▶ **PROMPT A**:
Print the passage of the discussion on hashes and randomness between "This is broken" and "of it's output.", inclusive.
▶ **PROMPT B**:
In the discussion on hashes and randomness, what will an attacker get by passing the same data through the same hash function?

▶ **TEXT BLOCK**:

______________________________

But once you've made a function that "cannot be used to produce the material described by the hash", you've also made a very good pseudo-randomizer. In fact, if a cryptographic hash function cannot be trusted for its ability to produce apparent randomness, then it cannot be trusted for its "intended purposes". You get both properties or neither.

This is broken logic.

There is an untested assumption that hashes achieve randomness because they appear to be a random collection of characters. Hash sequences are completely reproducible given a set of input, and that is by definition not random.

I think you are confusing loss of prediction as randomness. Never in mathematics or logic is that line of thinking correct. This can be described by equivocation, fallacy of composition, inductive fallacy, and more.

  • I think you are mixing the function itself and it's output, if for a given input to the function the output is uniformly random, then this is a way to derive randomness. The fact that the function itself is deterministic tells you nothing about the distribution of it's output.

    • You started your comment with a correct distinction, but got the wrong conclusion. Asking if somthing is random is actually a question about the process used to obtain some value and not the value itself. If I ask you if 42 is a random number, can you actually answer? I can get that number with an intrinsically random process based on some quantum effect, or I can say it from the top of my head because I just read a very famous book. You can indeed use an hash function to extract randomness, but, to be precise, we are talking about pseudo-randomness. The crucial difference here is that, if I'm measuring photons' polarization to get a random number, then an attacker repeating the same process will (very likely) obtain a different number. If I'm instead hashing some data, an attacker passing the same data through the same hash function will get the same result. Another example: if I hash the digits of pi, I will get a sequence that will pass statistical tests for randomness. But an attacker that knows how I am generating such sequence can easily reproduce it.

______________________________

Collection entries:
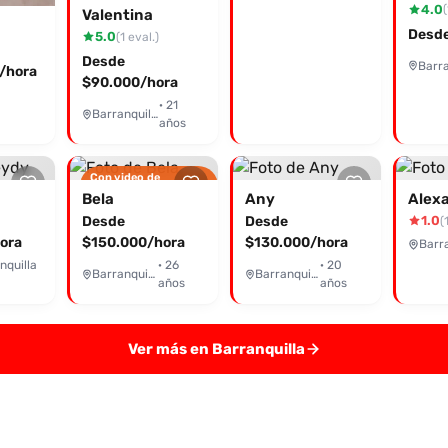
4.0
(
Valentina
Desde
5.0
(1 eval.)
Desde
/hora
$90.000/hora
· 21
Barranquilla
años
Con video de
verificación
Bela
Any
Alex
Desde
Desde
1.0
(
ora
$150.000/hora
$130.000/hora
Barra
nquilla
· 26
· 20
Barranquilla
Barranquilla
años
años
Ver más en Barranquilla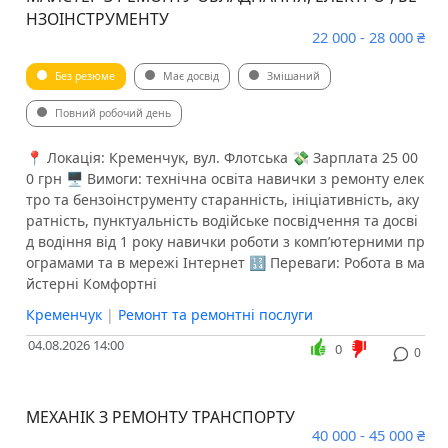
НЗОІНСТРУМЕНТУ
22 000 - 28 000 ₴
Без резюме
Має досвід
Змішаний
Повний робочий день
📍 Локація: Кременчук, вул. Флотська 💸 Зарплата 25 00
0 грн 🖥 Вимоги: технічна освіта навички з ремонту елек
тро та бензоінструменту старанність, ініціативність, аку
ратність, пунктуальність водійське посвідчення та досві
д водіння від 1 року навички роботи з комп’ютерними пр
ограмами та в мережі Інтернет 🔢 Переваги: Робота в ма
йстерні Комфортні
Кременчук
|
Ремонт та ремонтні послуги
04.08.2026 14:00
0
0
МЕХАНІК З РЕМОНТУ ТРАНСПОРТУ
40 000 - 45 000 ₴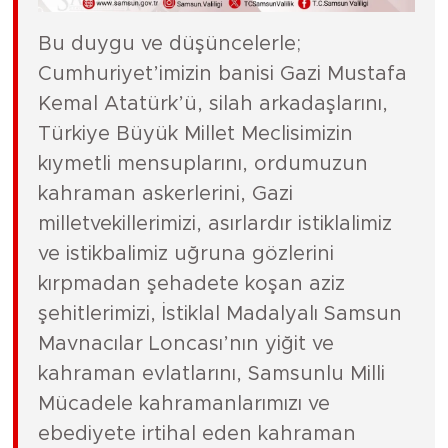
Bu duygu ve düşüncelerle;
Cumhuriyet’imizin banisi Gazi Mustafa
Kemal Atatürk’ü, silah arkadaşlarını,
Türkiye Büyük Millet Meclisimizin
kıymetli mensuplarını, ordumuzun
kahraman askerlerini, Gazi
milletvekillerimizi, asırlardır istiklalimiz
ve istikbalimiz uğruna gözlerini
kırpmadan şehadete koşan aziz
şehitlerimizi, İstiklal Madalyalı Samsun
Mavnacılar Loncası’nın yiğit ve
kahraman evlatlarını, Samsunlu Milli
Mücadele kahramanlarımızı ve
ebediyete irtihal eden kahraman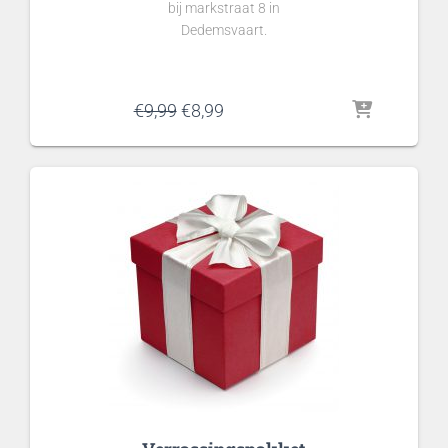
bij markstraat 8 in
Dedemsvaart.
Oorspronkelijke
Huidige
€
9,99
€
8,99
prijs
prijs
was:
is:
€9,99.
€8,99.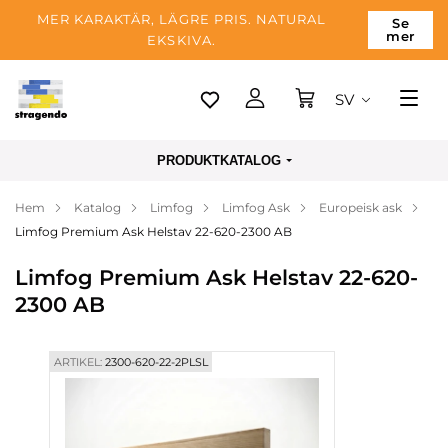
MER KARAKTÄR, LÄGRE PRIS. NATURAL
Se
mer
EKSKIVA.
SV
Tallinn
PRODUKTKATALOG
Leverans
Hem
Katalog
Limfog
Limfog Ask
Europeisk ask
Betalning
Limfog Premium Ask Helstav 22-620-2300 AB
Om företaget
Limfog Premium Ask Helstav 22-620-
Blogg
2300 AB
Kontakter
ARTIKEL:
2300-620-22-2PLSL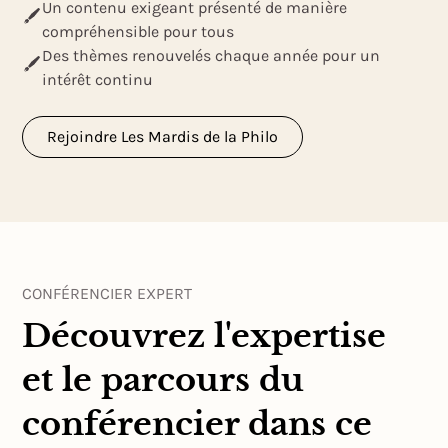
Un contenu exigeant présenté de manière
compréhensible pour tous
Des thèmes renouvelés chaque année pour un
intérêt continu
Rejoindre Les Mardis de la Philo
CONFÉRENCIER EXPERT
Découvrez l'expertise
et le parcours du
conférencier dans ce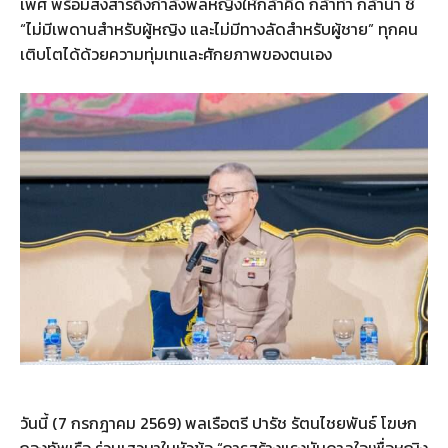
เพศ พร้อมส่งสารถึงกำลังพลหญิงให้กล้าคิด กล้าทำ กล้านำ ชี้
“ไม่มีเพดานสำหรับผู้หญิง และไม่มีทางลัดสำหรับผู้ชาย” ทุกคน
เติบโตได้ด้วยความทุ่มเทและศักยภาพของตนเอง
วันนี้ (7 กรกฎาคม 2569) พลเรือตรี ปารัช รัตนไชยพันธ์ โฆษก
กองทัพเรือ ร่วมเสวนาในหัวข้อ “การสร้างแรงบันดาลใจเพื่อหญิง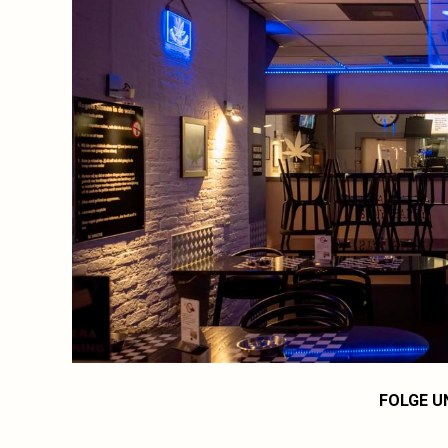
FOLGE U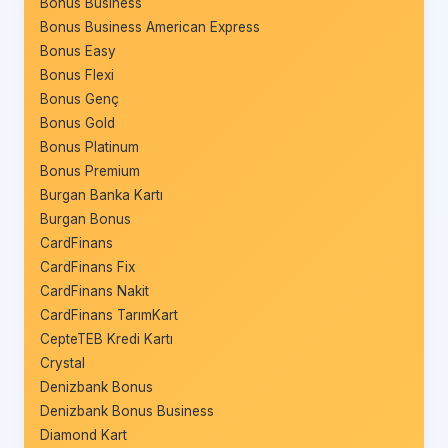
Bonus Business
Bonus Business American Express
Bonus Easy
Bonus Flexi
Bonus Genç
Bonus Gold
Bonus Platinum
Bonus Premium
Burgan Banka Kartı
Burgan Bonus
CardFinans
CardFinans Fix
CardFinans Nakit
CardFinans TarımKart
CepteTEB Kredi Kartı
Crystal
Denizbank Bonus
Denizbank Bonus Business
Diamond Kart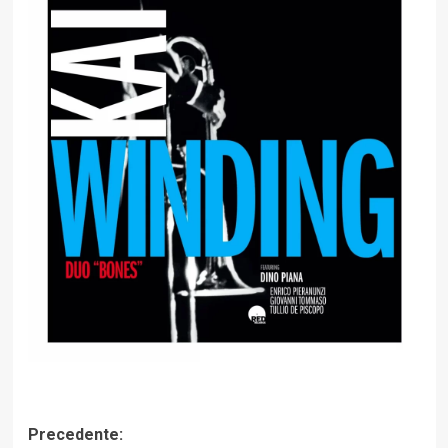
Navigazione
Precedente: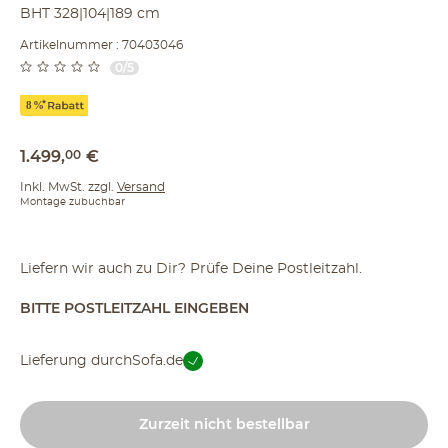
BHT 328|104|189 cm
Artikelnummer : 70403046
0/5
1.499
,
00
€
Inkl. MwSt. zzgl.
Versand
Montage zubuchbar
Liefern wir auch zu Dir? Prüfe Deine Postleitzahl.
BITTE POSTLEITZAHL EINGEBEN
Lieferung durch
Sofa.de
Zurzeit nicht bestellbar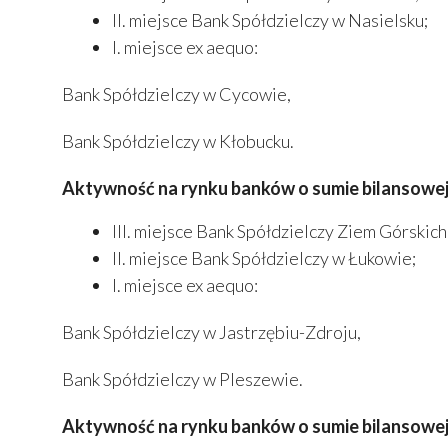
II. miejsce Bank Spółdzielczy w Nasielsku;
I. miejsce ex aequo:
Bank Spółdzielczy w Cycowie,
Bank Spółdzielczy w Kłobucku.
Aktywność na rynku banków o sumie bilansowej o
III. miejsce Bank Spółdzielczy Ziem Górskich
II. miejsce Bank Spółdzielczy w Łukowie;
I. miejsce ex aequo:
Bank Spółdzielczy w Jastrzębiu-Zdroju,
Bank Spółdzielczy w Pleszewie.
Aktywność na rynku banków o sumie bilansowej 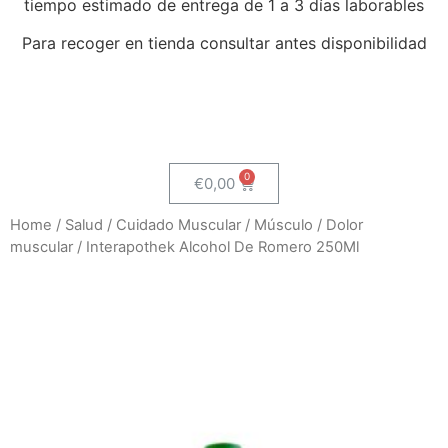
tiempo estimado de entrega de 1 a 3 días laborables
Para recoger en tienda consultar antes disponibilidad
€
0,00
Home
/
Salud
/
Cuidado Muscular
/
Músculo
/
Dolor
muscular
/ Interapothek Alcohol De Romero 250Ml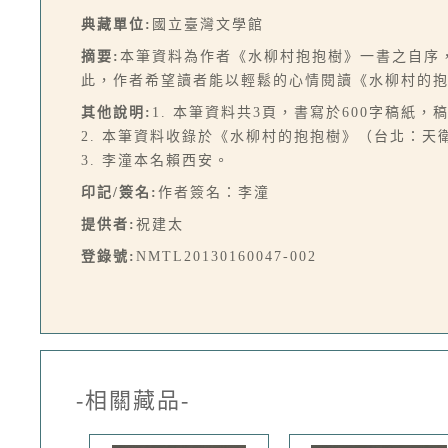
典藏單位:
國立臺灣文學館
摘要:
本筆資料為作者《水柳村抱抱樹》一書之自序
此，作者希望讀者能以輕鬆的心情閱讀《水柳村的
其他說明:
1. 本筆資料共3頁，書寫於600字稿紙
2. 本筆資料收錄於《水柳村的抱抱樹》（台北：天
3. 李潼本名賴西安。
印記/簽名:
作者簽名：李潼
提供者:
祝建太
登錄號:
NMTL20130160047-002
-相關藏品-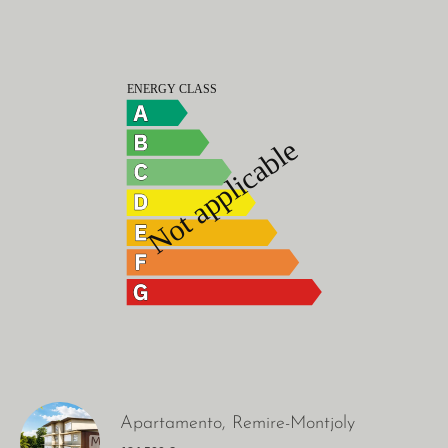
Apartamento, Remire-Montjoly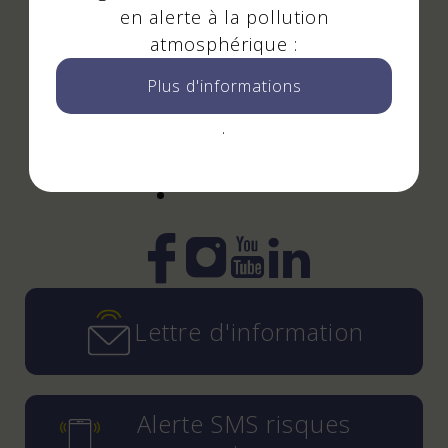
Mis à jour le 01 juillet 2025
en alerte à la pollution
atmosphérique :
Plus d'informations
Suivez-nous
.
!
Instagram
YouTube
LinkedIn
Facebook
Lettre d'information
Alerte SMS risques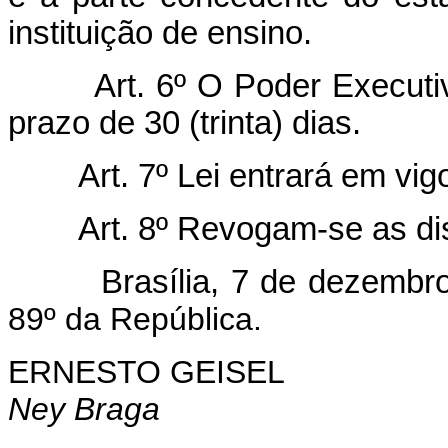
instituição de ensino.
Art. 6º O Poder Executivo 
prazo de 30 (trinta) dias.
Art. 7º Lei entrará em vigor
Art. 8º Revogam-se as disp
Brasília, 7 de dezembro
89º da República.
ERNESTO GEISEL
Ney Braga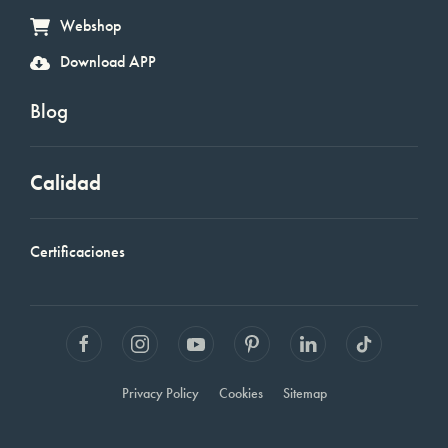
Webshop
Download APP
Blog
Calidad
Certificaciones
Privacy Policy
Cookies
Sitemap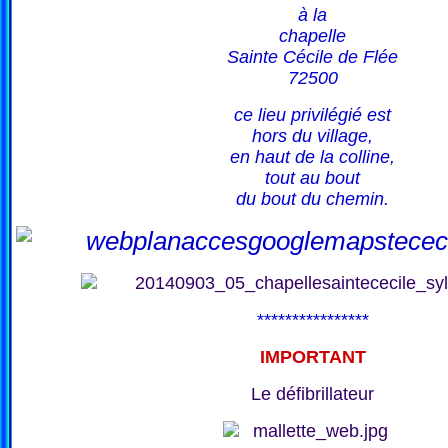
à la
chapelle
Sainte Cécile de Flée
72500
ce lieu privilégié est
hors du village,
en haut de la colline,
tout au bout
du bout du chemin.
****************
IMPORTANT
Le défibrillateur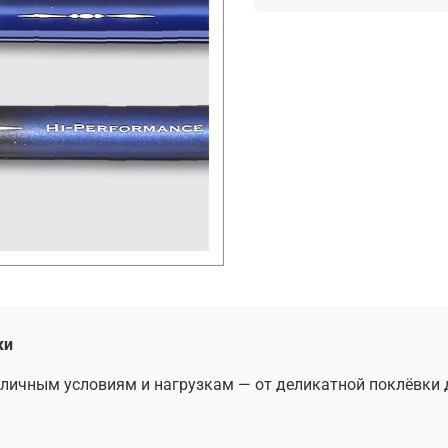
ки
зличным условиям и нагрузкам — от деликатной поклёвки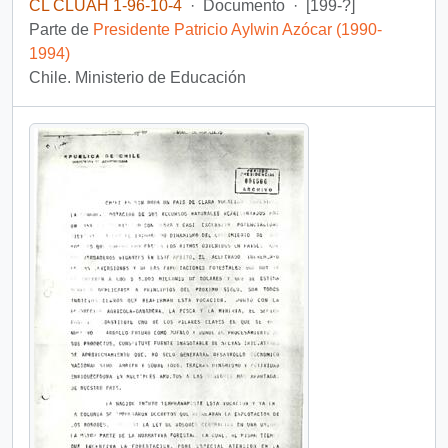
CL CLUAH 1-96-10-4
·
Documento
·
[199-?]
Parte de
Presidente Patricio Aylwin Azócar (1990-
1994)
Chile. Ministerio de Educación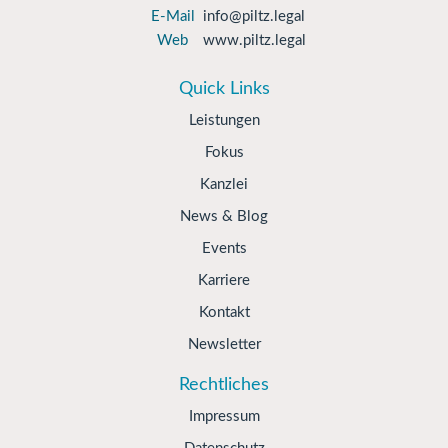
E-Mail
info@piltz.legal
Web
www.piltz.legal
Quick Links
Leistungen
Fokus
Kanzlei
News & Blog
Events
Karriere
Kontakt
Newsletter
Rechtliches
Impressum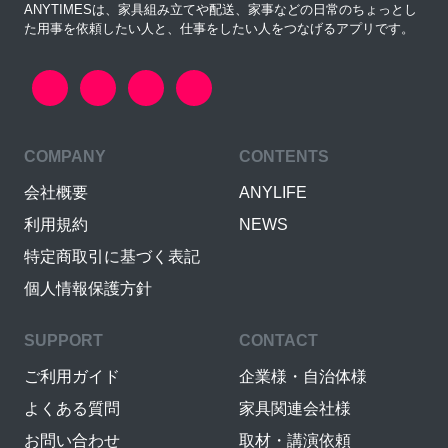
ANYTIMESは、家具組み立てや配送、家事などの日常のちょっとし
た用事を依頼したい人と、仕事をしたい人をつなげるアプリです。
COMPANY
CONTENTS
会社概要
ANYLIFE
利用規約
NEWS
特定商取引に基づく表記
個人情報保護方針
SUPPORT
CONTACT
ご利用ガイド
企業様・自治体様
よくある質問
家具関連会社様
お問い合わせ
取材・講演依頼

______________________________

▶ **REPLY A**:
This is broken logic.

There is an untested assumption that hashes achieve randomness because they appear to be a random collection of characters. Hash sequences are completely reproducible given a set of input, and that is by definition not random.

I think you are confusing loss of prediction as randomness. Never in mathematics or logic is that line of thinking correct. This can be described by equivocation, fallacy of composition, inductive fallacy, and more.

  • I think you are mixing the function itself and it's output, if for a given input to the function the output is uniformly random, then this is a way to derive randomness. The fact that the function itself is deterministic tells you nothing about the distribution of it's output.

▶ **REPLY B**:
The same result.